Dalam kesempatan itu, ia menyinggung kasus PT AMG yang berdampak pada penurunan debit air irigasi petani. Selain itu, lubang bekas tambang seluas 25 hektare yang sebelumnya dijanjikan untuk direklamasi justru dibiarkan terbengkalai.

Walhi NTB juga menyoroti lemahnya mitigasi bencana di NTB yang mengalami ratusan kejadian bencana alam sepanjang 2022 hingga 2024.

“Bagaimanapun juga, yang namanya tambang itu skala besar, kecil, pasti merusak. Sudahkah kita bicara mitigasi kebencanaan di NTB ini?,” tegas Amri.

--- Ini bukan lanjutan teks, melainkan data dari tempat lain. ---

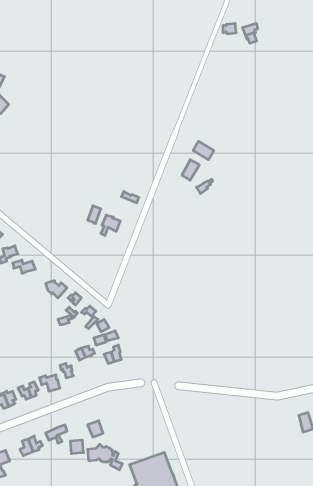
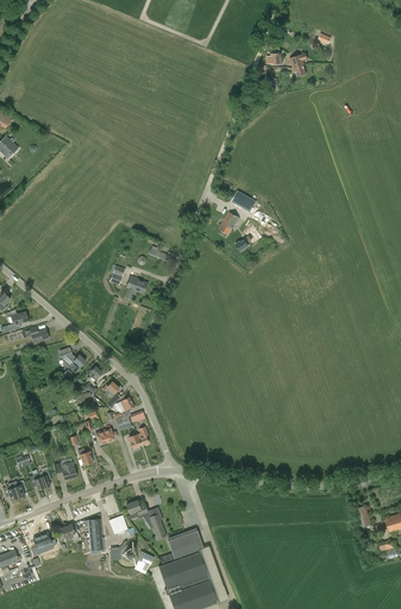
building: none -> [126,501,167,540]
building: none -> [158,530,203,564]

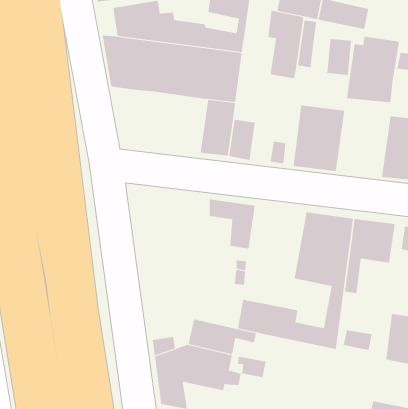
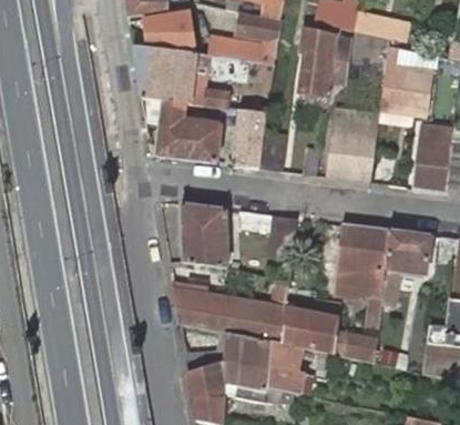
building: none -> [157,100,223,162]
building: none -> [181,203,228,267]
building: none -> [173,291,276,343]

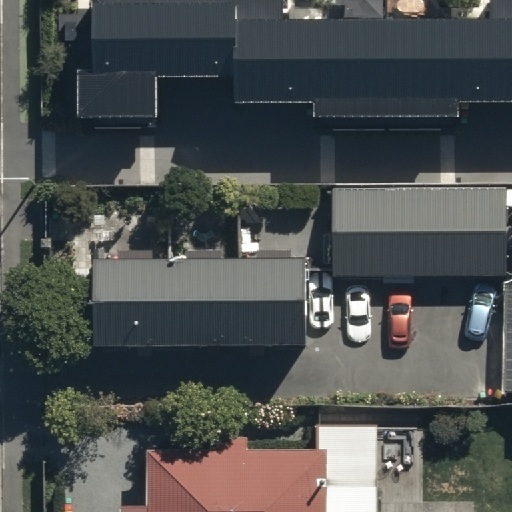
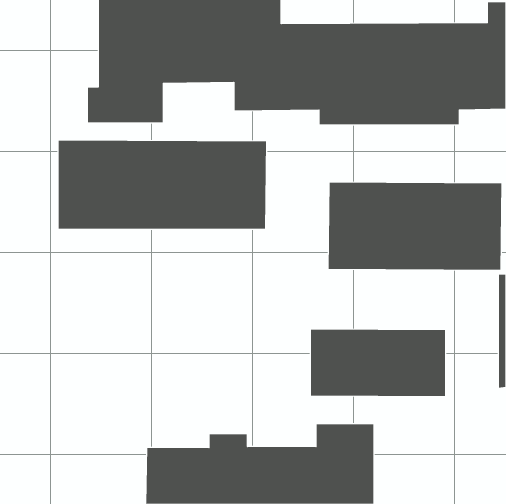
building: [93,253,304,343] -> [58,140,267,229]
building: none -> [311,329,446,397]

Meski begitu, ia menyatakan pihaknya tidak menolak keterlibatan masyarakat dalam pengelolaan sumber daya alam, selama dilakukan secara adil dan berkelanjutan.

“Tapi kami mendukung kalau rakyat diberikan kesempatan untuk kemudian mengelola SDA. Namun mari hitung dampak dan rancang mitigasi bersama sama sebelum menambang,” ujarnya.

Ia mendorong pemerintah daerah, akademisi, dan kelompok masyarakat sipil untuk bersama-sama merumuskan tata kelola tambang rakyat yang benar-benar berpihak pada perlindungan lingkungan, kesiapsiagaan bencana, dan distribusi manfaat ekonomi secara adil.

Tanpa kerangka tersebut, Walhi NTB khawatir izin yang diberikan justru hanya akan memindahkan beban kerusakan dari korporasi tambang besar kepada masyarakat.